Given the increasing impact of models on human daily lives, interpretability is a hot keyword in the Machine Learning community. Issues like “right of explanation” (that a person targeted by the decision or the prediction of an automated decision-maker could require) make clear that the question of interpretability goes beyond the pure academic or technical community.
A large part of the works on interpretability deals with the interpretability of a ML model. The motivation of this post is that I personally find quite odd to argue about the interpretability of a model, and a fortiori of a data-driven ML algorithmic model. To motivate my reasoning I will make a rapid digression about what, though almost forgotten nowadays, used to be an important field of AI : qualitative physics.
Qualitative physics (btw my first research topic 🙂 ) was based on the idea that most models used in physics are of no use to explain physics to laymen. The rationale is that human common sense is quite distant from complex mathematical formalism (e.g. differential equations) used to model and predict the behaviour of a physical system.

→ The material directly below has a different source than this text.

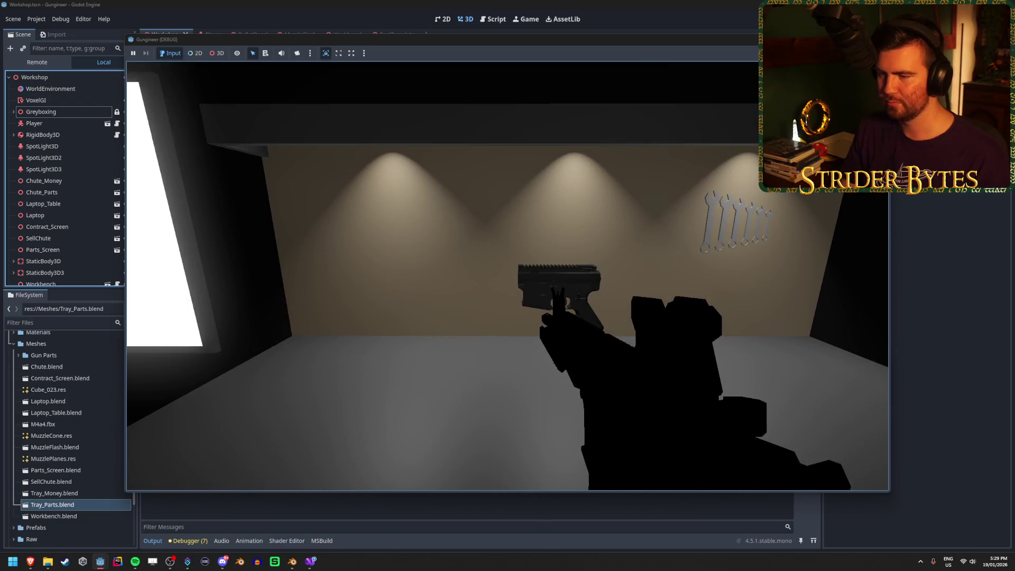
key("Escape")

Thinks about the motion of a pendulum: if you want to explain your 4-year-old child its behaviour, you will probably be much more successful by using some qualitative (and visual) swinging notion rather than a second-order differential equation including a sinusoidal term…

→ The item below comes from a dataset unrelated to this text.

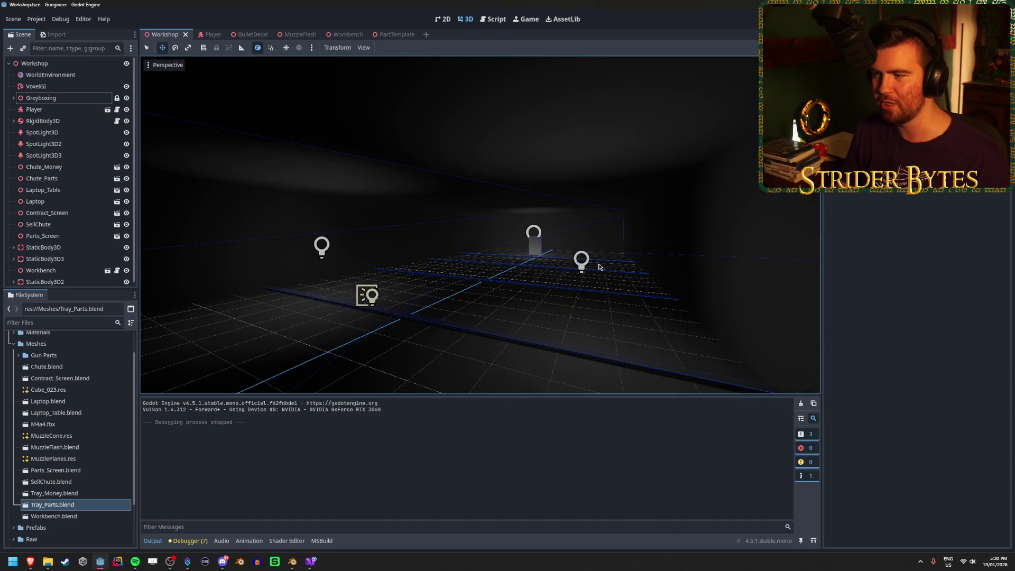
scroll(598, 267, "down", 3)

The model, in this case the differential equation, says very little about the phenomenon to a person with no sophisticated mathematical background: nevertheless, people who know (almost) nothing about mathematics may easily and successfully reason about physical phenomena.

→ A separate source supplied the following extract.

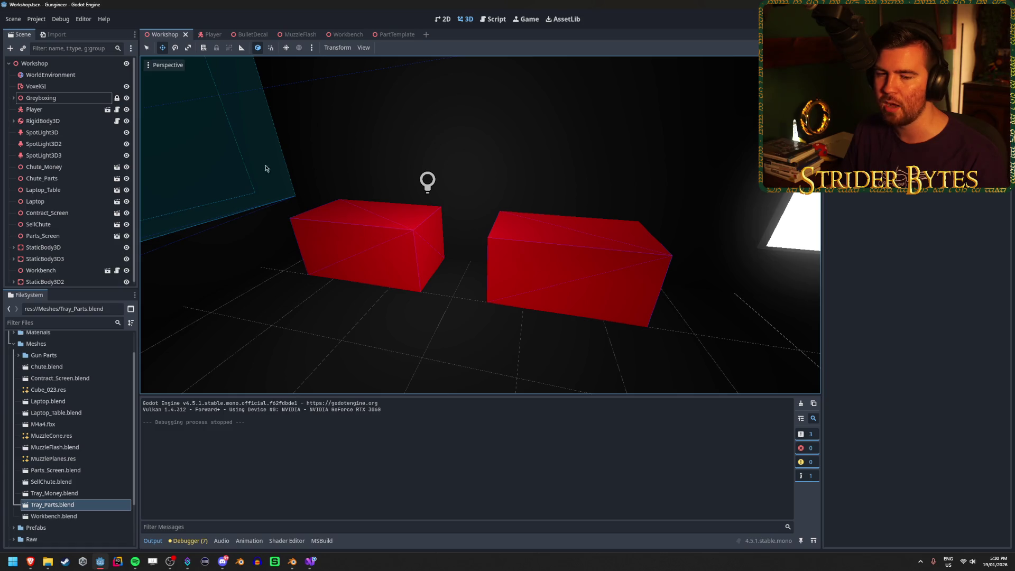
right_click(487, 207)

The research approaches discussing about interpretable models seem to forget this aspect: by attacking the interpretablity issue through the interpretability of the models, they neglect that models have being often conceived for accuracy/optimisation sake and address mathematical minds and/or computational engines but not human common sense.
There is also another disturbing aspect in dissecting models to make automatic predictions (or decisions) interpretable: the fact that (good) models are not unique. The famous saying “all models are wrong, some are useful”, stresses that several different models may be used to describe a phenomenon and many of them (though very different) may be chosen for very disparate reasons.
If you want to explain a bank customer why he did not get the credit (and your predictive ML model is the combination of a neural network and a logistic model), it will be of no worth to enter the details (and the inductive biases) of those two algorithms. ML models are estimators: specifically in a supervised learning problem they estimate conditional means (or conditional probability) describing the relation between input and output variables. Describing the estimation machinery behind the prediction process won’t be of any use for the final user (or victim) of the prediction process.
Interpretability should focus on the phenomenon (i.e. the relation between the descriptors used by the predictor and the target variable) and not the multiple (heterogenous) ways of describing it. The more the phenomenon is high-variate, the more the interpretation should focus on representing (e.g. graphically) the relations of (in)dependence between variables.
My conclusion is that since human may reason about complex behaviours and they typically do that without use of any mathematical formalism, decorticate complex algorithms to explain phenomena is of very little use. So what? How can we provide insight to humans confronted with black-box driven decisions?
My suggestion is to forget the model(s) yet targeting the object of the modelling effort, i.e. the phenomenon. In supervised learning the phenomenon is a probabilistic (since uncertain) relation between observed variables, which (most of the time) is the consequence of a causal relationship between (some of the observed) variables. And causality is a notion that human beings seem to much better capture than algorithmic or mathematical details. Observations, experiments, statistical and machine learning models should have a single common objective: shed light on the dependence and (better) causal relationships underlying the data. Once discovered it (or more humbly) once estimated it, this should be the information to explain the decision to the client. “Dear client, our R&D department reached with high-confidence the evidence that the features x and y are causally related to the non refunding of loans and that the higher those values the lower the probability of a default: therefore, given your status…. we regret to inform you …”. Would such explanation convince the customer? Probably not, but this is the most honest interpretation that a machine learner should give to a final user. The causal mechanism is supposed to be robust and model independent.
Of course, the use of features x and y to justify the decision might be sometimes unethical but this is another domain where causality might help…